UT Reads

2021 Summer UT Reads Campaign

UT Reads is a campaign for The University of Texas at Austin to build a learning community through sharing the experience of reading the same book. We hope to initiate constructive conversation throughout our community about important and enriching topics. 

This summer, we read Bowlaway by UT author and English Professor Elizabeth McCracken. A novel about a candlepin bowling alley, unlikely deaths, genealogy, and other oddments.

“An oddball masterpiece…. Elizabeth McCracken holds a funhouse mirror up to the Great American Novel. This is McCracken’s masterpiece, a story of reinvention…. The author has reframed the family saga for the misfit: that truest American character.” —Entertainment Weekly

UT Reads provided a discussion guide for group discussions among departments and teams. If you are interested in forming your own virtual reading group, contact Learning & Development for help setting up a team room within MS Teams. 

There was also a series of three panel discussions, open to the whole UT community in a webinar format. Attendees contributed questions and relevant comments though written Q&A and the author joined us for the last panel discussion. If you missed the exciting discussions you can watch them on our YouTube channel

Author Information

Elizabeth McCracken is the author of seven books: Here’s Your Hat What’s Your Hurry, The Giant’s House, Niagara Falls All Again, An Exact Replica of a Figment of My Imagination, Thunderstruck & Other Stories, Bowlaway, and a collection of short stories The Souvenir Museum.  She’s received grants and fellowships from the Guggenheim Foundation, the National Endowment for the Arts, the Liguria Study Center, the American Academy in Berlin, the Fine Arts Work Center in Provincetown, and the Radcliffe Institute for Advanced Study. Thunderstruck & Other Stories won the 2015 Story Prize. Her work has been published in The Best American Short Stories, The Pushcart Prize, The O. Henry Prize, The New York Times Magazine, and many other places.

You can find her rather often, entirely too often, really, on Twitter.

The What, Why, and How of Reading Groups

WHAT is a reading group?

A reading group is an organized gathering of people that regularly discusses a book that all participants have read or are currently reading. Discussions within the group remain largely or entirely within the subject parameters set by the book.

WHY form a reading group within an organization?

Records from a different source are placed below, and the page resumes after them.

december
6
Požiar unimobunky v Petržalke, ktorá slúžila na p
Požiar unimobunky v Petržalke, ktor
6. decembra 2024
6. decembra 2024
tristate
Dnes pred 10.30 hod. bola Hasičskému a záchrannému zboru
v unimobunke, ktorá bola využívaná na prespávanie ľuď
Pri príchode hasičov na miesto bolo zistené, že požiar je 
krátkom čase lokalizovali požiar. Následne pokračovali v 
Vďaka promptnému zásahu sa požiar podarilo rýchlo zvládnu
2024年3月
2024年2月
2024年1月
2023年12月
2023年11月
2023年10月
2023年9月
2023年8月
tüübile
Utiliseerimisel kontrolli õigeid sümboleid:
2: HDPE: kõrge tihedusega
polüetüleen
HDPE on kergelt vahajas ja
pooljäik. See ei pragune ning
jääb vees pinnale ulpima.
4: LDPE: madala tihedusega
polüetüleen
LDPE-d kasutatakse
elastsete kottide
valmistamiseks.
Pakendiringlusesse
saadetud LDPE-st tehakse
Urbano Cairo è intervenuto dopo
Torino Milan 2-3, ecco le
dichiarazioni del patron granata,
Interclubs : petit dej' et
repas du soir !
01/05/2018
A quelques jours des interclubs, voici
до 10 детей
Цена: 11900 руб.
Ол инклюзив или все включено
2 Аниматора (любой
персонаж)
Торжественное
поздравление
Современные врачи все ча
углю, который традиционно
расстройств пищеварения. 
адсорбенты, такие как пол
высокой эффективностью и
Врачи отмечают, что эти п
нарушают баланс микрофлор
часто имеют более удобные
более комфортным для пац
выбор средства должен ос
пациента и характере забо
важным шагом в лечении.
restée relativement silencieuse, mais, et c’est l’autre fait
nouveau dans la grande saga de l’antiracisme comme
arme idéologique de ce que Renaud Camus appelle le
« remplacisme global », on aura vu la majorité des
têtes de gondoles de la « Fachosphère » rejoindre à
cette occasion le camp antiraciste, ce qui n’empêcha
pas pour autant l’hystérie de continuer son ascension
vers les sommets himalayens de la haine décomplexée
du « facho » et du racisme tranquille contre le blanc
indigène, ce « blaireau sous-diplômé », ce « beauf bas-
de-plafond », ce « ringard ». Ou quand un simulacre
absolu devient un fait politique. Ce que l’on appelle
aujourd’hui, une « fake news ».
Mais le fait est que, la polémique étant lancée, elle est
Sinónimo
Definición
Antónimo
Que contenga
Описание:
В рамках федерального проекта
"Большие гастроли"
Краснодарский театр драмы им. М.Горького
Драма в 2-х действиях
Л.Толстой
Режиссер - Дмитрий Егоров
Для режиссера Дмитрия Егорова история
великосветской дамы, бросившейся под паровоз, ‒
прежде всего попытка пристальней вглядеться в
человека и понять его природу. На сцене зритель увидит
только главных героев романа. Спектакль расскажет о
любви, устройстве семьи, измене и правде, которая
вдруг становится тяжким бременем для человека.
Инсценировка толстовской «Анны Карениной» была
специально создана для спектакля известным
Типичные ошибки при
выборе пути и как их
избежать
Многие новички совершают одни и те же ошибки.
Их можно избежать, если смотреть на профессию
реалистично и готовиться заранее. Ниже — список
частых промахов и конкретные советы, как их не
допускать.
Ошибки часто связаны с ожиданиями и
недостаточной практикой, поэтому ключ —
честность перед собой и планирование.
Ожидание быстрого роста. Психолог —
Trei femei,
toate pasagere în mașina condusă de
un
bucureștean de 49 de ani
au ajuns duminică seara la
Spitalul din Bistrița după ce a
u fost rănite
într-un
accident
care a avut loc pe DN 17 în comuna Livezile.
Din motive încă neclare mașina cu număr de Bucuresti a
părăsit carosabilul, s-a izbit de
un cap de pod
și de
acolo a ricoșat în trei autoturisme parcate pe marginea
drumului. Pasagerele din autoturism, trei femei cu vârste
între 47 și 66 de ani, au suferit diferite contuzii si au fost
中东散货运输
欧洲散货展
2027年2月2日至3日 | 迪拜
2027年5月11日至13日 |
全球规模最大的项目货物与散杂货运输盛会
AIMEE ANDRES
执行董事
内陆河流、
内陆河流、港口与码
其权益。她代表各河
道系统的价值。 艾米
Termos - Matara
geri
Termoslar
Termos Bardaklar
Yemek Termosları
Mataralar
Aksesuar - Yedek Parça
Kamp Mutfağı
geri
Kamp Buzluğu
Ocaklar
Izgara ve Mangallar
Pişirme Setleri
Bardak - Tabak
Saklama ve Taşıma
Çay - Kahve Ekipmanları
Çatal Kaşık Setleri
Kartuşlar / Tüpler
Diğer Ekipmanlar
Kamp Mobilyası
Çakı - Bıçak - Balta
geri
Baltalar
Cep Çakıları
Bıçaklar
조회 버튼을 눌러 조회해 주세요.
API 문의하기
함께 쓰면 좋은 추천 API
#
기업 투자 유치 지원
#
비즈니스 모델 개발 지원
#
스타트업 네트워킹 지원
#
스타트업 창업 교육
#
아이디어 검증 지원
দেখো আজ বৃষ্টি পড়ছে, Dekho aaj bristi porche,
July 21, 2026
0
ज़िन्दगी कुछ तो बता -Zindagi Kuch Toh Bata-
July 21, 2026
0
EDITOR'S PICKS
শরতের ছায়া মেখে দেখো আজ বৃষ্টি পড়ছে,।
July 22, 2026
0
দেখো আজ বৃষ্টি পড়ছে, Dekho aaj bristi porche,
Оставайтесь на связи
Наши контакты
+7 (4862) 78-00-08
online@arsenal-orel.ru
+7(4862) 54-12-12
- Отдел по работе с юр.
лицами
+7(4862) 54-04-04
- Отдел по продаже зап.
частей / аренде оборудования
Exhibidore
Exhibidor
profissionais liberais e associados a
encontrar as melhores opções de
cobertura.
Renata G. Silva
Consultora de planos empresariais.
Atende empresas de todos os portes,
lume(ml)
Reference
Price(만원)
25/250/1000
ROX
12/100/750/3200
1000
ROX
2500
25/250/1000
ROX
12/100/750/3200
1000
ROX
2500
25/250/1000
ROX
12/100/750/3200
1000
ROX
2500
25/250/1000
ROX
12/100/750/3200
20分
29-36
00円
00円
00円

Reading groups within an organization are an effective way to build rapport on a team, strengthen critical thinking, and improve communication. In turn, organizations may see improvement in problem solving, breaking down silos, increased engagement, and greater productivity.

Here are a of couple interesting articles about organization reading groups:

HOW do you form a reading group?

  1. Talk to your supervisor about approval to form the group. Be sure to discuss when the group can meet to discuss the book. Inquire if the department would like to sponsor the reading group by providing books for the participants.
  2. If forming a reading group is approved, send out an invitation to your organization. Here’s a sample:

Dear colleagues:

I would like to set up a reading group for the UT Reads campaign. You can find out more detail on this webpage: https://hr.utexas.edu/learning-development/programs/UT-Reads

If you are interested, please let me know by ______.

UT Learning & Development is providing a guide for the reading group, but we will should meet briefly to discuss logistics, like how often to meet and the format we will use meet (UT L&D can help us set up a group in MS Teams where we can create a chat board and have video calls). We will then schedule the times and dates for our discussions.

Thanks for your interest. Looking forward to hearing from you soon.

  1. During your initial meeting be sure to decide on the following items:

I.  How often will you meet?

II. When will you meet?

III. What platform will you be using to meet?

  • MS Teams
  • Zoom
  • Conference call
  • Google Meet-up
  • In-person (following guidelines established in Protect Texas.)

IV. How will the books be acquired and dispersed?

  • Does each person have to acquire their own book?
  • Are the books being given to the participants or loaned to them?

V. Ground rules for having an open and constructive conversation (see the UT L&D Reading Group Guide for suggestions).

VI. Any special needs or accessibility issues for participants so that everyone feels encouraged to participate and welcome to the group.